Source text —
__________________________________________________
Re: s-stems in Slavic and Germanic

From: Andrew Jarrette
Message: 62829
Date: 2009-02-05

--- In cybalist@yahoogroups.com, "tgpedersen" <tgpedersen@...> wrote:
>
>
> Actually what you describe is similar to what happened in Danish,
> among the neuter plurals which were endingless in ON, the plural
> ending -e has spread (et hus, to huse, cf Sw. ett hus, tvÄ hus),
> mostly by back formation from the def. pl. husene, but also because
> it's practical. In eg. 'tog' "train" the plural -e is spreading, but
> still isn't considered correct, which means that a loudspeaker warning
> 'Der kommer tog!' "Train(s) is/are coming!" might referring to one or
> several trains. I used to argue with my younger brother about it,
> being the correct one (and he is now an engineer by
> profession).
>
> But it was not what I had in mind, I was talking about the s-plural of
> the a-stems, the thematic stems, the one that became the standard for
> almost all nouns in English and for those words in Dutch which are
> bisyllabic, ending in -en, -el, -er, or which are foreign (mostly
> French); the ending which has become almost obliterated in German,
> with exception of foreign words and 'low' words that are marked as
> specifically Northern and part of a see culture (eg. Jungs "mates").
__________________________________________________
Material provided —

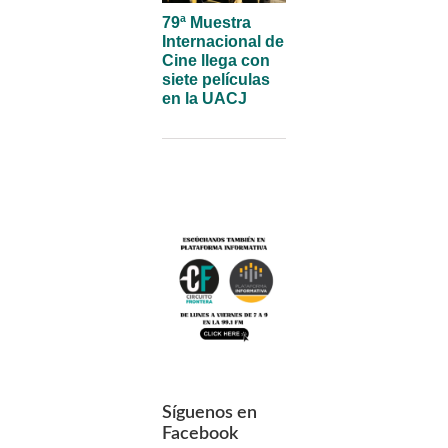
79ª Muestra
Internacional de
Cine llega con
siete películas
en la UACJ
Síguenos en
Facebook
__________________________________________________
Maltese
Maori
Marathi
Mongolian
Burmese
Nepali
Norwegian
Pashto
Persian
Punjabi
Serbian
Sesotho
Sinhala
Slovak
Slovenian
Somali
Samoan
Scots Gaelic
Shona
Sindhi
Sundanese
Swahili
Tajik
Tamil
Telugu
__________________________________________________
Your goal — Please extend the post on s-stems in Slavic and Germanic, picking up right after its last line.

Exercise response —
>
> Now my idea was that the -s plural in England was felt to be a mark of
> the foreigner who spoke bad middle English and messed up his
> conjugations, specifically the French, since generalizing the standard
> case is what you do when you speak a foreign language badly. Thus in
> German, the a-stem s-plural would be so stigmatized by this tendency
> that people avoided it, to the point of choosing the complicated,
> perceived correct form whenever they were in doubt.
>
> Suppose 'ain't I' for 'aren't I' spread in English, some people might
> come up with *'amn't I'. That's the type of hypercorrection I'm
> talking about.
>
>
> Torsten


But I thought OHG had no plurals in <-s>, and especially not in neuter
nouns. I don't think the Germans would have felt obliged to avoid
*<Worts> or *<Wortes> as the plural of <Wort> because I don't think
that form ever existed. So I don't see the process you describe
operating in the case of the spread of <-er> with umlaut in German.

I don't know where German did get its few noun plurals in <-s>, maybe
it's from the Seemannsprache you have mentioned, or from
Mittelniederdeutsch, or perhaps French, since it seems to be commonest
among words of foreign origin.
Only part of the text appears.